January 2, 2011

Random Mind: Takdir

Pernah nggak sih berpikir kalau apa yang kita inginkan dan kita lakukan saat ini semuanya dibatasi satu hal yang namanya TAKDIR?

Ya, pernah. Dan malah jadi sering akhir-akhir ini.

Kadang, rasanya terlalu banyak menuntut sama Allah, dan tidak bersyukur sama yang sudah diberikan saat ini.

Jika kita membanding-bandingkan hidup kita dengan orang lain mungkin memang tidak etis, sangat. Jangan selalu melihat ke atas, kadang-kadang saja, supaya nggak jalan di tempat dan memetik motivasi untuk modal pribadi. Lihat juga ke bawah, supaya bisa terus bersyukur dan bersyukur. Melihat ke samping juga perlu, berpegangan, supaya tak jatuh karena kalut atau takut.

Kita sampai di titik ini, entah kita inginkan atau tidak, rencanakan atau tidak, pasti karena sesuatu. Mungkin kita sedang disuruh belajar, atau dibimbing untuk melangkah menuju sesuatu yang pasti – yang tak pernah kita tahu. Hidup memang penuh kejutan, kan?

Karena indikator kebahagiaan untuk setiap orang juga beda-beda. Aku ingin kebahagiaan yang sederhana, hidup dengan sederhana tapi bermanfaat, penuh visi dan kepedulian. Aku ingin kebahagiaan yang sederhana – bisa bahagia dengan hanya sekedar duduk di samping orang yang aku cintai atau sekedar menikmati nasi panas bersama keluarga dengan sayur seadanya.

Karena hidup tidak selalu mau memberi dengan cuma-cuma. Terkadang kita harus ditempa dengan pengabaian, keteguhan, dan konsistensi agar bisa naik derajatnya. Agar hidup bisa tersenyum memberi apa yang kita impikan, bahkan lebih.

Sesekali sering berpikir bahwa dulu sepertinya aku kurang banyak belajarnya, atau seandainya dulu pola pengasuhanku seperti ini, itu… pasti… pasti… Hey, apa sih yang pasti?! Apa yang terjadi kemarin itu boleh dilihat, tapi jangan disesali.
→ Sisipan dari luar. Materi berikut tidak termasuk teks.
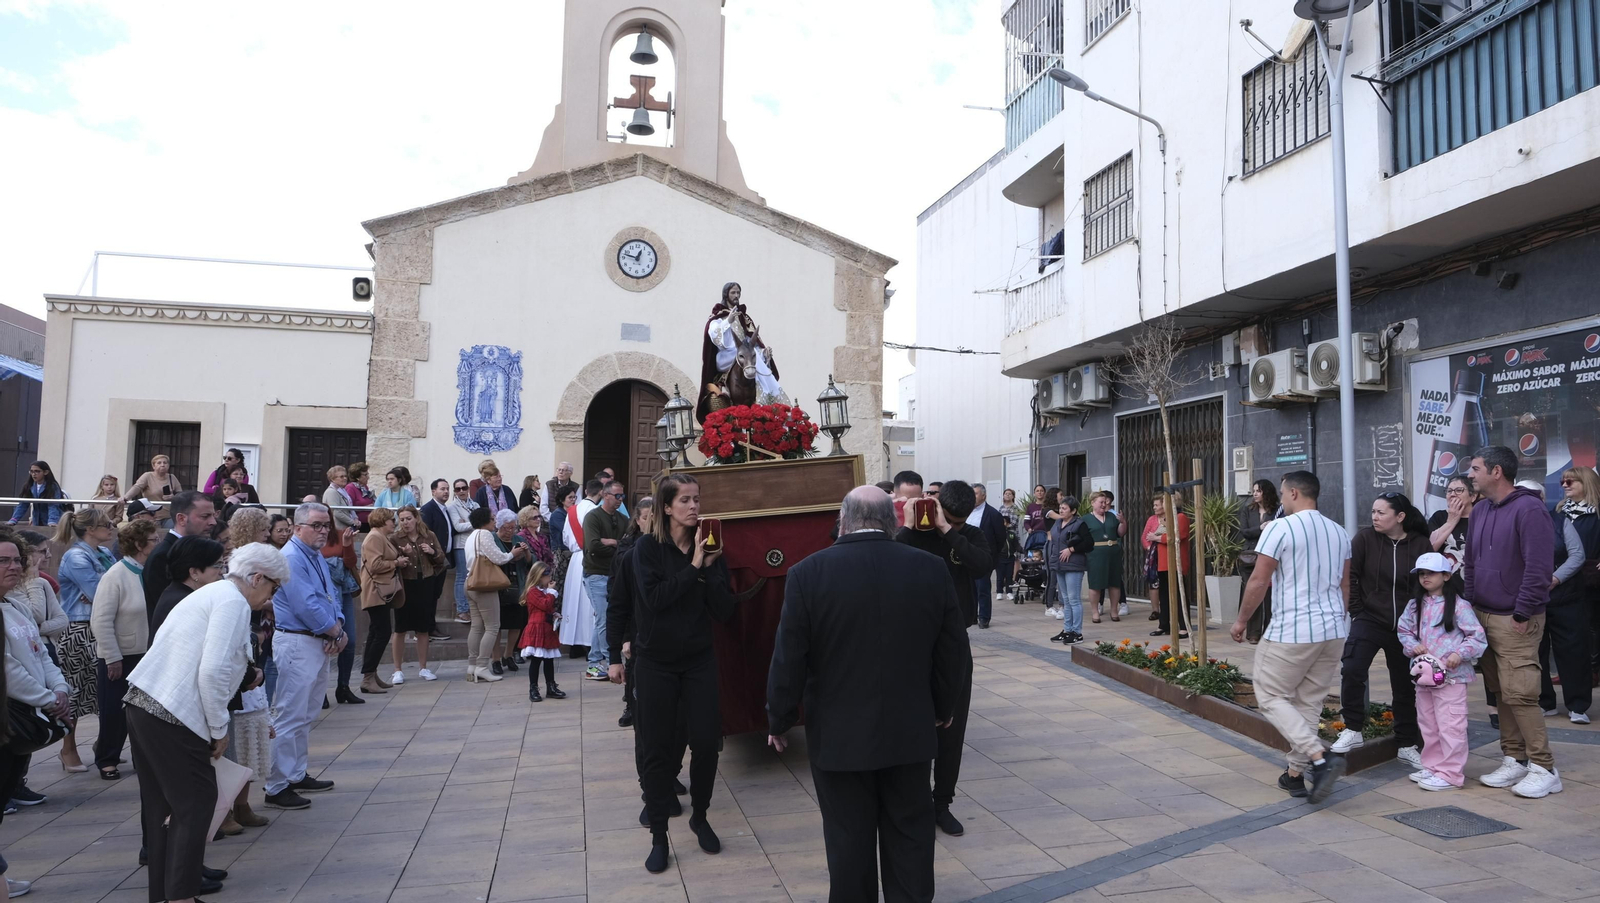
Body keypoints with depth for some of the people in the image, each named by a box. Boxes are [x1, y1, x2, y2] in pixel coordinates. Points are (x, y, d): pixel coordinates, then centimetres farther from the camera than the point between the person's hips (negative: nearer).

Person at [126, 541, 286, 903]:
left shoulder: (213, 593, 19)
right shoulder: (233, 601, -12)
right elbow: (213, 671, -20)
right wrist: (219, 730, -10)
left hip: (143, 704, 10)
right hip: (173, 715, -10)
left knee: (162, 805, 17)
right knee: (196, 802, 0)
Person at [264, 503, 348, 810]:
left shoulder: (317, 557, 14)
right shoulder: (291, 557, -16)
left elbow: (331, 597, 14)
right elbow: (306, 606, -22)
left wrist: (339, 629, -4)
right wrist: (336, 631, -11)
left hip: (320, 643, 10)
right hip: (297, 644, -10)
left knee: (306, 716, 17)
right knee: (290, 717, -6)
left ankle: (299, 775, 27)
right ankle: (277, 787, 1)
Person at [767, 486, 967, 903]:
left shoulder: (808, 573, -13)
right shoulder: (930, 568, -6)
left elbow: (788, 660, -10)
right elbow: (955, 653, 2)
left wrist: (779, 720, 5)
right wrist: (943, 708, 17)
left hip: (838, 733, -2)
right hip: (910, 730, 2)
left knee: (849, 840, 11)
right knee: (910, 837, 16)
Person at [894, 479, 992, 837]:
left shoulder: (969, 536, 5)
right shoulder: (911, 536, -9)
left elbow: (986, 563, -17)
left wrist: (948, 531, -18)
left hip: (956, 644, 4)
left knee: (953, 728, 10)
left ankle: (943, 803, 23)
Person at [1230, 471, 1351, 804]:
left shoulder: (1280, 528, -11)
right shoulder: (1339, 532, 12)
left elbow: (1258, 581, -12)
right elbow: (1344, 585, 19)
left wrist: (1241, 620, 0)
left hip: (1291, 631, -7)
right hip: (1334, 630, 7)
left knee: (1271, 697, 2)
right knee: (1309, 702, 13)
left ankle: (1320, 759, -13)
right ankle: (1295, 773, 17)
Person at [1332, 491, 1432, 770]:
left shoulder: (1421, 545, -7)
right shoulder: (1365, 538, -7)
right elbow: (1349, 576, -4)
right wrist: (1357, 611, -5)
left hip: (1405, 628, 1)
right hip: (1369, 621, -1)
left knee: (1405, 686, 12)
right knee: (1352, 671, -18)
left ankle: (1407, 744, 28)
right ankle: (1353, 730, -1)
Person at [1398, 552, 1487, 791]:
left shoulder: (1459, 606, -9)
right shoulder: (1415, 605, 9)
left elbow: (1478, 637, -8)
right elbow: (1403, 630, 17)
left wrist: (1460, 654, -20)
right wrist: (1413, 645, -1)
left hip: (1451, 675, -7)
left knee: (1450, 726, -5)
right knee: (1428, 724, 16)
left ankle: (1451, 774, 2)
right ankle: (1432, 766, 27)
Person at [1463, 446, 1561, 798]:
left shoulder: (1528, 509, -13)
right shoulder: (1480, 510, 12)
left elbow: (1539, 567, -17)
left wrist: (1522, 614, -15)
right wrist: (1472, 604, 11)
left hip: (1515, 621, -8)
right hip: (1483, 616, 8)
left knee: (1519, 694, -9)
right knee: (1500, 693, 11)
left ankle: (1544, 769, 2)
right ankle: (1514, 760, 20)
Lakukan apa yang ada di depanmu saat ini.

Dan sering bertanya-tanya pula, sepertinya tidak adil jika kita melihat bagaimana perjuangan dan impian kaum-kaum kecil yang hidup terpencil dan terpinggirkan untuk bisa memperoleh pendidikan tinggi, tak ada kesempatan – tapi, di satu sisi, kaum-kaum borjuis dengan mudahnya menempatkan anak-anaknya di universitas-universitas favorit, kadang hanya untuk urusan gengsi.

Atau, apakah bisa hidup dengan melakukan pekerjaan yang kita cintai seperti Kugy dan Keenan di novel Perahu Kertas yang berani memilih passionnya sebagai profesi? Realistis nggak sih di kehidupan nyata? Kayaknya nggak semudah itu.

Terlalu banyak pertanyaan ya? Terlalu banyak protes ya? Huhu. Baiklah, aku akan mengawali tahun ini dengan senyum, dengan mengetahui apa yang kuinginkan, dan dengan yakin, usaha semampunya, memotivasi diri, dan mengajak semesta berkonspirasi dengan pikiran-pikiran positif. Ibadah, makan yang enak, dan tidur yang nyenyak. Dan, plop!

Tak perlu ada pertanyaan lagi :). Allah sayang banget sama kita, dan tahu apa yang kita butuhkan. Semua tepat pada waktunya.

Kalau masih galau, tepuk-tepuk dada saja. Berbahagia dong hari ini, kalau nggak hari ini, kapan lagi? :D Hehe.

Hmmm, back to basic, pernah nggak sih berpikir kalau apa yang kita inginkan dan kita lakukan saat ini semuanya dibatasi satu hal yang namanya TAKDIR?

Ya, pernah. Dan malah jadi sering akhir-akhir ini. Tapi, sebagai manusia kita hanya disuruh berusaha dan berdoa; kesempatan, rezeki, dan jodoh (oops :P) itu semua hak Allah.

Plop! Bahagia dong :D. Kalau nggak hari ini, kapan lagi? Yay!